子供を自然・文化の継承者に 盛口氏
小学校での教育実践を模索 上原氏
大学のない離島地域の子供たちに教育の機会を提供するための研究を進める沖縄県の沖縄大学はこのほど、第4回地域研究公開講座「離島のこどもたちと教育」をオンラインのウェビナー形式で開催した。同大学子ども文化学科の盛口満教授らが登壇し、離島における新たな教育のあり方について議論を深めた。(沖縄支局・川瀬裕也)
多くの離島を抱える沖縄県において、離島での教育機会確保は長年の課題として議論されてきた。沖縄本島以外の離島には大学がなく、石垣島・宮古島・久米島以外の離島には高校も存在していない。そのため、これらの島の子供たちは中学卒業と同時に、親元を離れ、他島の高校へ進学しなければならない。
同大学は「地域との連携」をテーマに、離島で暮らす子供たちへ教育の機会を提供する方法について研究を続けてきた。その一環として、沖縄本島の大学生と離島の子供たちをつなげる交流事業を展開している。
シンポジウムで初めに登壇した同大学の盛口教授は、八重山諸島の竹富町立古見小学校が今年3月、少子化に伴い廃校となり、7㌔離れた同町立大原小学校に統合された事例を紹介。「離島の集落ごとの文化や自然を学び、伝えていく人々に当たる子供たちが地域からいなくなってしまっている」ことを問題視し、「子供たちがいなくなっている地域や、子供たちが残っていても、地域の伝統や自然と切り離されつつある中で、われわれに何ができるか、研究の背景にある」と述べた。
その上で、「子供たちが島を出ていく前に、島の自然や文化に興味を持ってもらい、いずれ彼らが島に戻って、それらを継承してくれること」を願って、2011年から、石垣島・白保集落の子供たちと、同大学の学生たちの交流事業を開始したことの意義を語った。
続いて、同大学地域研究所の特別研究員を務める後藤亜樹氏が活動報告を行った。観光客などが海での体験活動を楽しんでいる一方で、地元の子供たちが、地域の海で遊んでいない現状があったと明かした上で、同大学の学生をリーダーにしたキャンプなどの環境教育プログラムを実施することになったと説明。魚釣りや、サンゴ礁の観察、ウミガメの生体クイズなど、地域の自然に密着した活動などを紹介した。

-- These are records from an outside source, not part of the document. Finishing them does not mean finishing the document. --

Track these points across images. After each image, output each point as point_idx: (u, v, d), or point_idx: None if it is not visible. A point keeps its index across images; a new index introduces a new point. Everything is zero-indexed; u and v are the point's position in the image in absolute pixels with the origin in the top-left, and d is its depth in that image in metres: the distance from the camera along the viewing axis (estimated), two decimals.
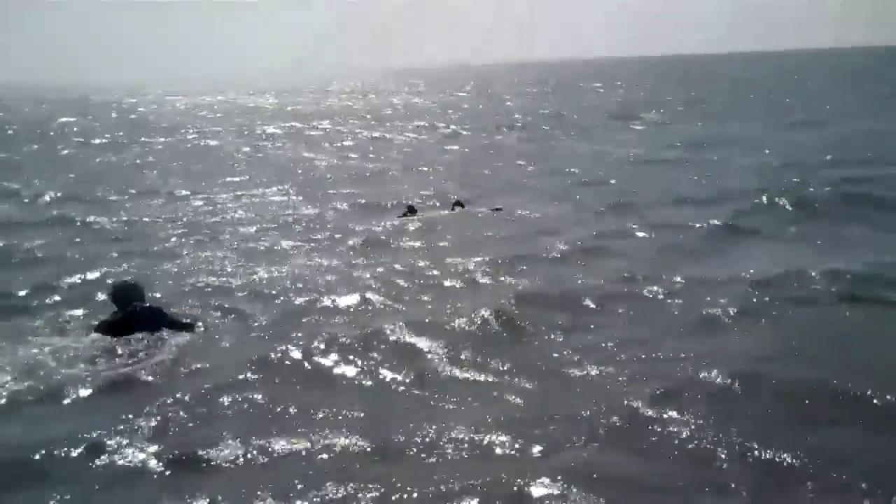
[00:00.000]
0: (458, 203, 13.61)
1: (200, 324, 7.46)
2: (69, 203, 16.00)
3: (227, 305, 8.17)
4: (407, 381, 6.12)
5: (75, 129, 37.11)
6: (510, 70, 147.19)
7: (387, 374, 6.25)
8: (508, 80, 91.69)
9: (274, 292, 8.65)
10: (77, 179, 19.80)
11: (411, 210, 13.32)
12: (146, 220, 13.93)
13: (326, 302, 8.21)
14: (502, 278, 8.95)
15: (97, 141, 31.00)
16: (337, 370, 6.37)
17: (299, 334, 7.08)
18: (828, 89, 46.37)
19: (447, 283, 8.83)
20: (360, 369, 6.36)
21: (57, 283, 9.39)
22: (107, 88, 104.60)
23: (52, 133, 35.27)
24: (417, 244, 11.18)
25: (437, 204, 14.37)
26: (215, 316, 7.81)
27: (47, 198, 16.63)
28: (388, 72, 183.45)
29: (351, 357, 6.55)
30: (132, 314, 7.14)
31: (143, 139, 31.23)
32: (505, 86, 76.98)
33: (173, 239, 12.20)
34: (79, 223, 13.75)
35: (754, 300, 7.66)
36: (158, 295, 8.34)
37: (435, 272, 9.31)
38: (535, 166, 19.82)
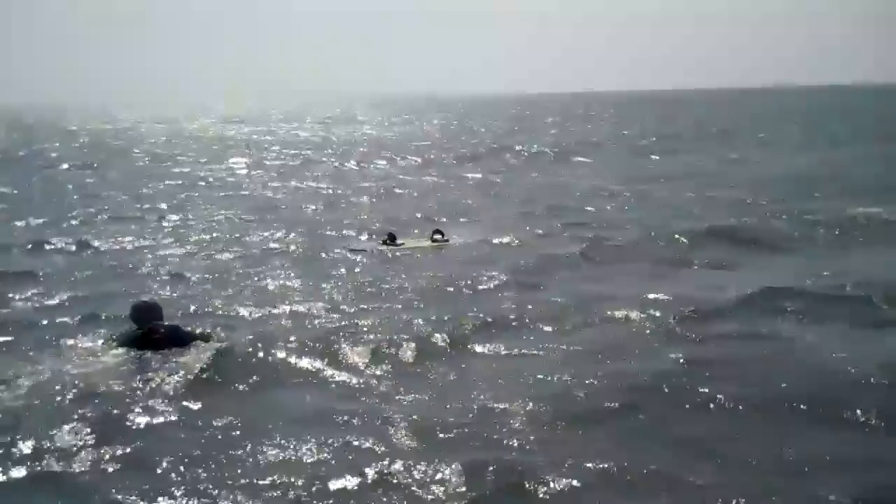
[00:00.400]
0: (438, 231, 13.77)
1: (213, 341, 7.80)
2: (47, 228, 16.15)
3: (227, 325, 8.56)
4: (370, 391, 6.74)
5: (53, 154, 36.97)
6: (487, 102, 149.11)
7: (351, 387, 6.86)
8: (484, 112, 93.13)
9: (262, 315, 9.14)
10: (53, 205, 19.80)
11: (391, 238, 13.45)
12: (127, 245, 14.16)
13: (315, 326, 8.61)
14: (465, 302, 9.59)
15: (65, 166, 31.05)
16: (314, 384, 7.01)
17: (288, 354, 7.53)
18: (810, 126, 48.01)
19: (417, 307, 9.39)
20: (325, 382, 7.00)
21: (58, 304, 9.77)
22: (85, 109, 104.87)
23: (24, 158, 35.05)
24: (397, 271, 11.58)
25: (417, 233, 14.55)
26: (222, 335, 8.12)
27: (24, 223, 16.59)
28: (367, 99, 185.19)
29: (319, 369, 7.24)
30: (152, 332, 7.46)
31: (116, 165, 31.19)
32: (480, 117, 78.32)
33: (155, 263, 12.49)
34: (59, 247, 13.90)
35: (686, 321, 8.39)
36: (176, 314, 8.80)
37: (410, 297, 9.91)
38: (502, 196, 20.63)
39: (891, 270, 10.64)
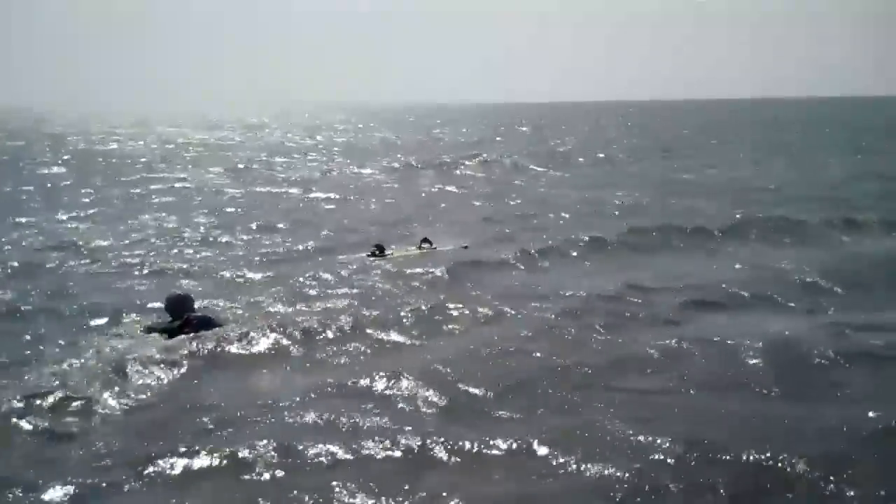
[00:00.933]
0: (426, 240, 13.92)
1: (233, 330, 8.71)
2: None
3: (236, 321, 9.48)
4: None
5: (39, 158, 37.39)
6: (486, 111, 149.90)
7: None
8: (473, 121, 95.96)
9: (269, 312, 10.06)
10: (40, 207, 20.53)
11: (379, 249, 13.61)
12: (112, 247, 15.11)
13: (309, 323, 9.51)
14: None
15: (47, 171, 31.48)
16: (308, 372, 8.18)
17: (295, 343, 8.82)
18: (787, 137, 49.95)
19: (400, 307, 10.33)
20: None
21: (82, 300, 10.72)
22: (79, 115, 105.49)
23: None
24: (386, 282, 12.00)
25: (405, 241, 14.85)
26: (238, 326, 9.10)
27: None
28: (364, 108, 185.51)
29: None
30: (187, 322, 8.28)
31: (97, 168, 31.17)
32: (442, 125, 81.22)
33: (141, 264, 13.43)
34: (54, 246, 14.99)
35: (615, 313, 9.95)
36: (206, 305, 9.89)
37: (393, 299, 10.84)
38: (478, 203, 22.03)
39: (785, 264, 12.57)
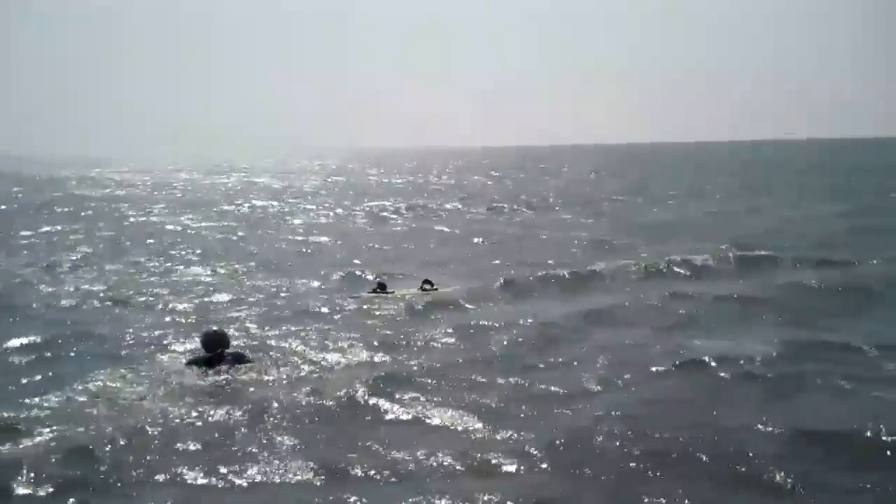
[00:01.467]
0: (428, 281, 14.30)
1: (259, 365, 9.30)
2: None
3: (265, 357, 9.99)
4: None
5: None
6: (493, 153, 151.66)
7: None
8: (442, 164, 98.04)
9: (297, 359, 10.20)
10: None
11: (381, 286, 13.98)
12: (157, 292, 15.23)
13: (310, 365, 9.87)
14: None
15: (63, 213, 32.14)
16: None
17: (309, 373, 9.46)
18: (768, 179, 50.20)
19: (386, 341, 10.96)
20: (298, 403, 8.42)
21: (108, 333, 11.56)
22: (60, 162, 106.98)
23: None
24: (391, 316, 12.59)
25: (406, 281, 15.15)
26: (266, 361, 9.70)
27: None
28: (353, 153, 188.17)
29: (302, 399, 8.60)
30: (221, 357, 8.95)
31: (106, 218, 31.52)
32: (439, 169, 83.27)
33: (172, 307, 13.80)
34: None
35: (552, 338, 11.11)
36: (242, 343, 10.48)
37: (397, 337, 11.23)
38: (482, 246, 22.44)
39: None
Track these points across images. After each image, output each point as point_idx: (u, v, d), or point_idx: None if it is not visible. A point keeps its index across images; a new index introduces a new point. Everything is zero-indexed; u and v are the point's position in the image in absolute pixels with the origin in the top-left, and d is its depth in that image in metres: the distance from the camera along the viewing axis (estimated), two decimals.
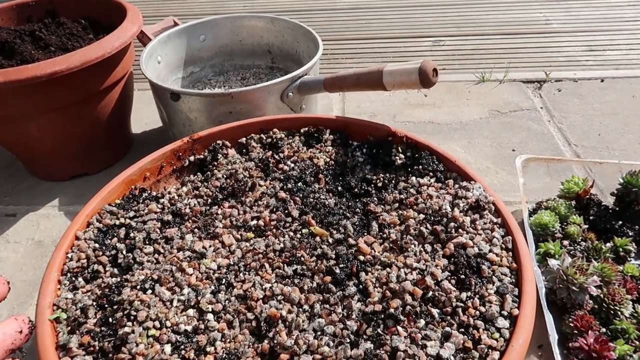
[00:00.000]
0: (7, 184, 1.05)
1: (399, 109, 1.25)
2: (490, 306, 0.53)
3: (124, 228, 0.65)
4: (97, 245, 0.62)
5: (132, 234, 0.64)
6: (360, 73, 0.84)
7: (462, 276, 0.56)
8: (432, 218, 0.63)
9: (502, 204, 0.64)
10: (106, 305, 0.55)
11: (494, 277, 0.56)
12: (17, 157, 1.05)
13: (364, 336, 0.51)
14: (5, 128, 0.92)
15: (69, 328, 0.53)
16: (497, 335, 0.50)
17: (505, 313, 0.52)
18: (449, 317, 0.53)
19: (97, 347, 0.50)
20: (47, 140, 0.94)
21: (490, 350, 0.49)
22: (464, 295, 0.54)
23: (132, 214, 0.67)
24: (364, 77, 0.84)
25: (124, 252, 0.62)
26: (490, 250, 0.58)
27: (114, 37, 0.91)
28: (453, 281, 0.56)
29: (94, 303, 0.55)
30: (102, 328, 0.52)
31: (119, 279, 0.58)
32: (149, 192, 0.73)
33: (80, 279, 0.59)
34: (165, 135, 1.07)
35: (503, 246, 0.60)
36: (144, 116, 1.25)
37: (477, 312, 0.52)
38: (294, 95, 0.94)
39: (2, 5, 1.08)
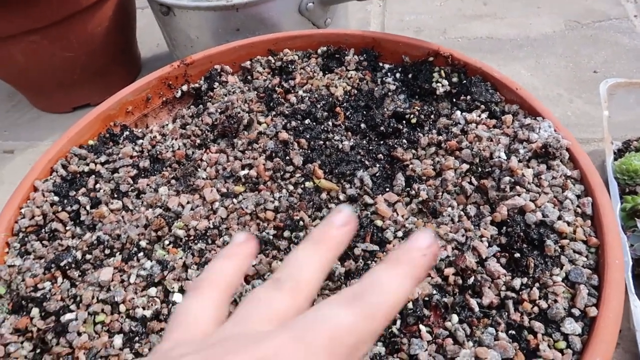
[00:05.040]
0: (8, 117, 0.96)
1: (450, 21, 1.02)
2: (556, 301, 0.37)
3: (94, 176, 0.54)
4: (56, 198, 0.51)
5: (98, 185, 0.52)
6: None
7: (517, 254, 0.40)
8: (480, 169, 0.47)
9: (580, 150, 0.46)
10: (59, 277, 0.45)
11: (562, 256, 0.40)
12: (17, 89, 0.95)
13: None
14: None
15: (11, 305, 0.43)
16: (562, 344, 0.35)
17: (576, 312, 0.37)
18: (494, 313, 0.38)
19: (36, 334, 0.40)
20: (35, 67, 0.82)
21: None
22: (517, 282, 0.39)
23: (104, 158, 0.55)
24: None
25: (88, 207, 0.50)
26: (560, 217, 0.42)
27: None
28: (503, 260, 0.41)
29: (46, 272, 0.45)
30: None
31: (79, 241, 0.47)
32: (132, 129, 0.61)
33: (34, 240, 0.48)
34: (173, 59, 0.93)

小学生の頃にキャンプに参加した経験を持ち、今年は学生側として参加した、白保集落出身の同大生・多宇諒真さんのインタビューも紹介された。インタビューの中で多宇さんは、小学生の頃に同プログラムで大学生らと夜光貝アクセサリーを制作したことや、伝統的な「八角凧(だこ)」を作った思い出が今でも印象に残っていると振り返り、「さまざまなことが体験できて楽しかった」ことがきっかけで、教育に関心を持つようになったと語った。
11年から14年間続く同プログラムについて、後藤氏は「今一番の課題は世代交代だ」として、「今後は地域の皆さんと一緒に、活動を続けていけるかが重要だ」と語り、地元主体での活動の継続に期待をにじませた。
同大学の上原周子教授は、大学生の教育実習の場として離島が持つ可能性に着目し、石垣島の学童施設「そらとかぜ」で昨年から実施している交流会の活動を紹介した。

上原氏は、「子供たちが楽しみつつ、学びや気付きを得られるよう学生たちと工夫を凝らして準備した」と活動をアピール、今後に向けて「離島の自然や文化の多様性を生かした教育実践を模索していきたい」と語った。交流会に参加した上原ゼミの学生は、「来年も行きたいし、行くだけではなく、他の方法でもつながりたい」と感想を寄せた。

盛口氏は「県出身の大学生でも、離島に住んでいる子供たちと接する機会は少ない」として、これらのプログラムで得た経験が「小学校の教員になった時に大きな財産になる」と総括した。
教員を目指す同大学の学生たちが、大学のない離島を舞台に教育実践をすることで、沖縄での新たな教育のあり方が見つかりつつある。今後の同大学のさらなる研究に注目が集まる。